■ **Page images and extracted text**:
=== Begin Enclosure ===
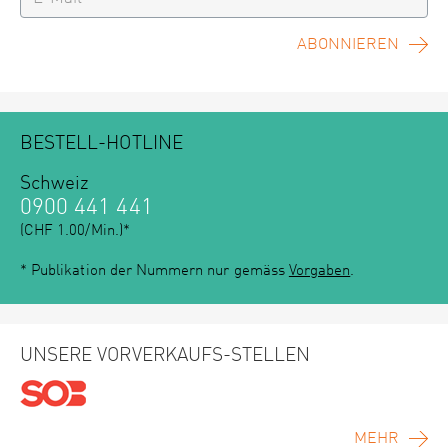
ABONNIEREN
BESTELL-HOTLINE
Schweiz
0900 441 441
(CHF 1.00/Min.)*
* Publikation der Nummern nur gemäss
Vorgaben
.
UNSERE VORVERKAUFS-STELLEN
MEHR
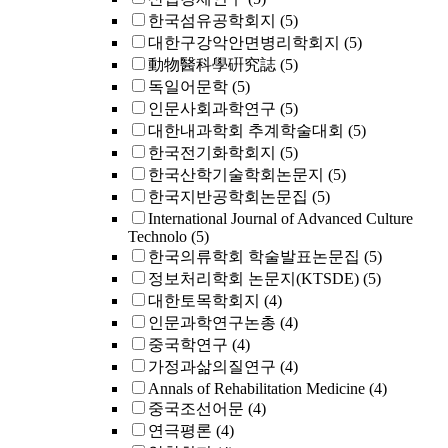
한국섬유공학회지
(5)
대한구강악안면병리학회지
(5)
動物醫科學硏究誌
(5)
독일어문학
(5)
인문사회과학연구
(5)
대한내과학회 추계학술대회
(5)
한국전기화학회지
(5)
한국산학기술학회논문지
(5)
한국지반공학회논문집
(5)
International Journal of Advanced Culture
Technolo
(5)
한국의류학회 학술발표논문집
(5)
정보처리학회 논문지(KTSDE)
(5)
대한토목학회지
(4)
인문과학연구논총
(4)
중국학연구
(4)
가정과삶의질연구
(4)
Annals of Rehabilitation Medicine
(4)
중국조선어문
(4)
연극평론
(4)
=== End Enclosure ===
Look above for the line containing "대한구강악안면병리학회지"; copy from it through the last line, exactly, and nothing more.

대한구강악안면병리학회지
(5)
動物醫科學硏究誌
(5)
독일어문학
(5)
인문사회과학연구
(5)
대한내과학회 추계학술대회
(5)
한국전기화학회지
(5)
한국산학기술학회논문지
(5)
한국지반공학회논문집
(5)
International Journal of Advanced Culture
Technolo
(5)
한국의류학회 학술발표논문집
(5)
정보처리학회 논문지(KTSDE)
(5)
대한토목학회지
(4)
인문과학연구논총
(4)
중국학연구
(4)
가정과삶의질연구
(4)
Annals of Rehabilitation Medicine
(4)
중국조선어문
(4)
연극평론
(4)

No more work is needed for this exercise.